Exercise objective: Please repeat, from the entries that follow, the lines from the one containing "right eye: (189, 188)" through the one containing "right elbow: (146, 290)" exactly, adding nothing.

Data:
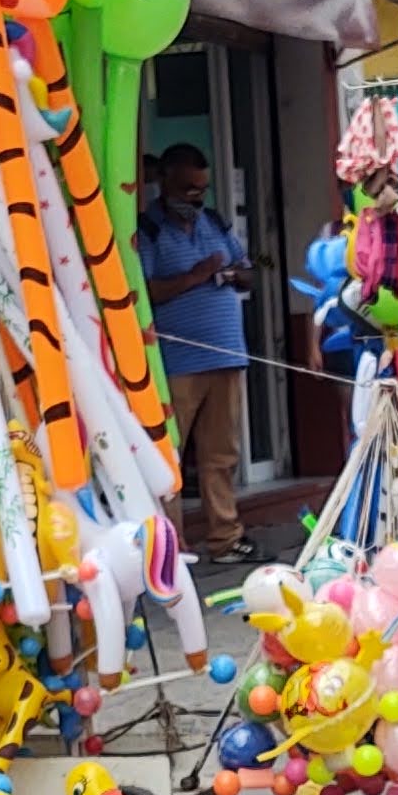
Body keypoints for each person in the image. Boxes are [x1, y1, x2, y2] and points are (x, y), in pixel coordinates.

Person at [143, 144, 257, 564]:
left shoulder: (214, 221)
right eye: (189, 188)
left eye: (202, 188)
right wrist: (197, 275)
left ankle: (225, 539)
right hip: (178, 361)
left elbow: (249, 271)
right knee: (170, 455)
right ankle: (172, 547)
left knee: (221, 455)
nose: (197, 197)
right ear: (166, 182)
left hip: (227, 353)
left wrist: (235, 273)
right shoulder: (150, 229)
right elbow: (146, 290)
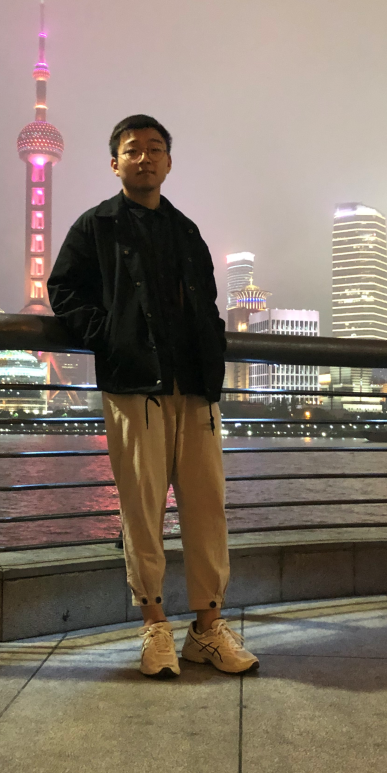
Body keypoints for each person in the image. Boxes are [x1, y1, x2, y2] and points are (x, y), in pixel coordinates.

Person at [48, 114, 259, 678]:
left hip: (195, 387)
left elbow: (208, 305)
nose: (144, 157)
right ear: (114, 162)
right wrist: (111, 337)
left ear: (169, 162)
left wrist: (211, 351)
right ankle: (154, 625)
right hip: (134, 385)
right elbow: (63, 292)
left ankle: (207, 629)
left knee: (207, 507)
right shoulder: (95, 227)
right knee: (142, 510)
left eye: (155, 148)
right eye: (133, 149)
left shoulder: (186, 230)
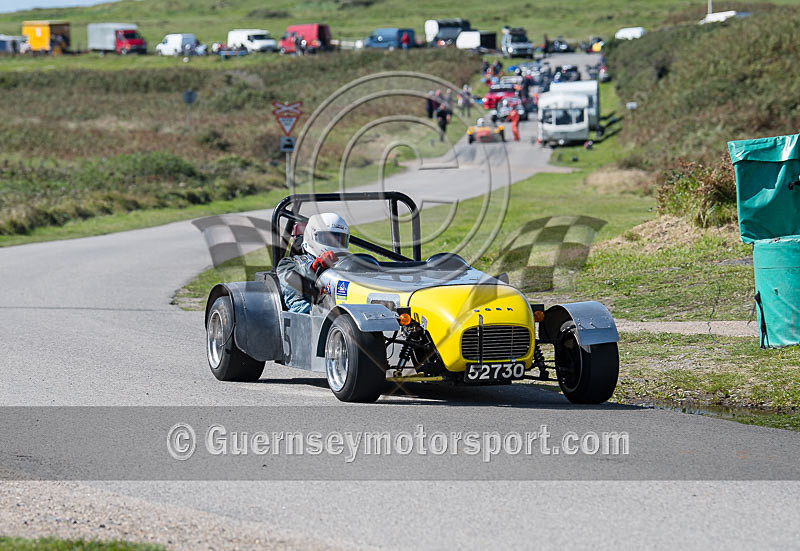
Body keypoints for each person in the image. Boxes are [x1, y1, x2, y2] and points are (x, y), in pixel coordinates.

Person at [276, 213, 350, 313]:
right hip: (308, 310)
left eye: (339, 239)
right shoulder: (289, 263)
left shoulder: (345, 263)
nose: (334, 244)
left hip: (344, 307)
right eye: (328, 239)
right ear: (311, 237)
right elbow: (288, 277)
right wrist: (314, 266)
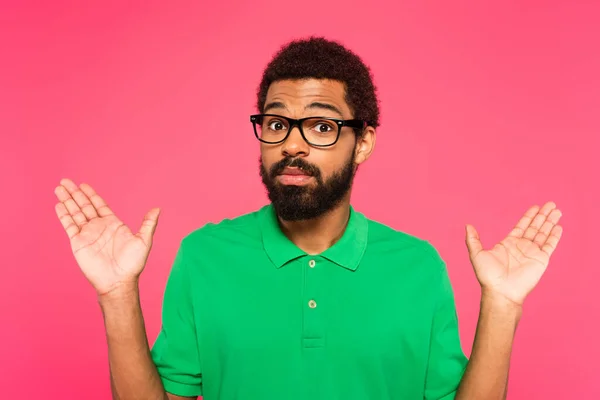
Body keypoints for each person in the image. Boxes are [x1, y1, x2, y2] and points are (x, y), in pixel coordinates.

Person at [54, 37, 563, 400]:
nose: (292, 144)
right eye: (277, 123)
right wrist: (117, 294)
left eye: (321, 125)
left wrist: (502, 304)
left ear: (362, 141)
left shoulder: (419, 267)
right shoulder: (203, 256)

==

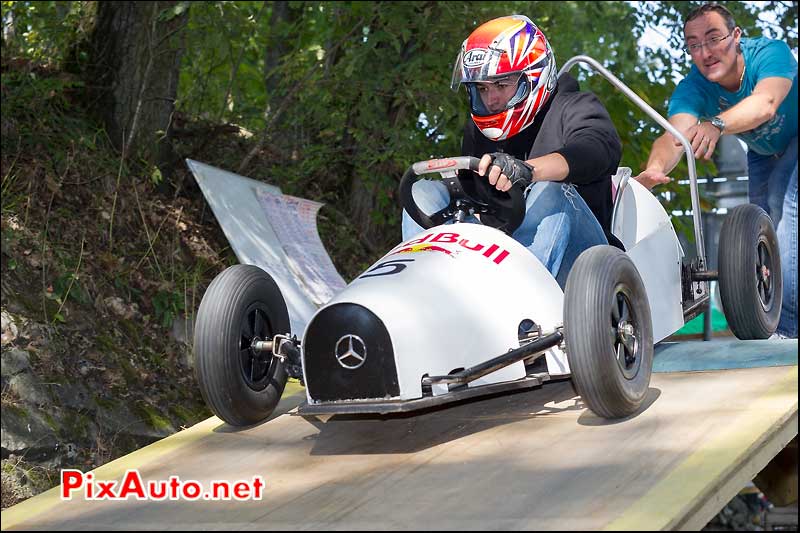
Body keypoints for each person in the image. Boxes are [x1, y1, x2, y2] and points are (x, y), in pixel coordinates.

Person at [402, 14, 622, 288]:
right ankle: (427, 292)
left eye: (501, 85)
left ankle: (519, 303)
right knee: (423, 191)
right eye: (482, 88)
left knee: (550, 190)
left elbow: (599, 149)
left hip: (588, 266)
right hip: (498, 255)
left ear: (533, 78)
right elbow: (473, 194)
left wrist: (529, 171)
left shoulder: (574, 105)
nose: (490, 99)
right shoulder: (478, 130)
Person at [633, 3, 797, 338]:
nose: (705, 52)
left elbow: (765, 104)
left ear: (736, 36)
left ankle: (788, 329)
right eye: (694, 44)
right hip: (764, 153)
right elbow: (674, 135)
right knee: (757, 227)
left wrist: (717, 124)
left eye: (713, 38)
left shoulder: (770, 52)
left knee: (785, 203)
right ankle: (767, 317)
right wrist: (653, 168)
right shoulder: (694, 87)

Answer to the exercise:
right eye: (189, 188)
left eye: (202, 188)
right wrist: (197, 275)
left ankle: (225, 539)
right hip: (178, 361)
left elbow: (249, 271)
right knee: (170, 455)
right ankle: (172, 547)
left knee: (221, 455)
nose: (197, 197)
right ear: (166, 182)
left hip: (227, 353)
left wrist: (235, 273)
right shoulder: (150, 229)
right elbow: (146, 290)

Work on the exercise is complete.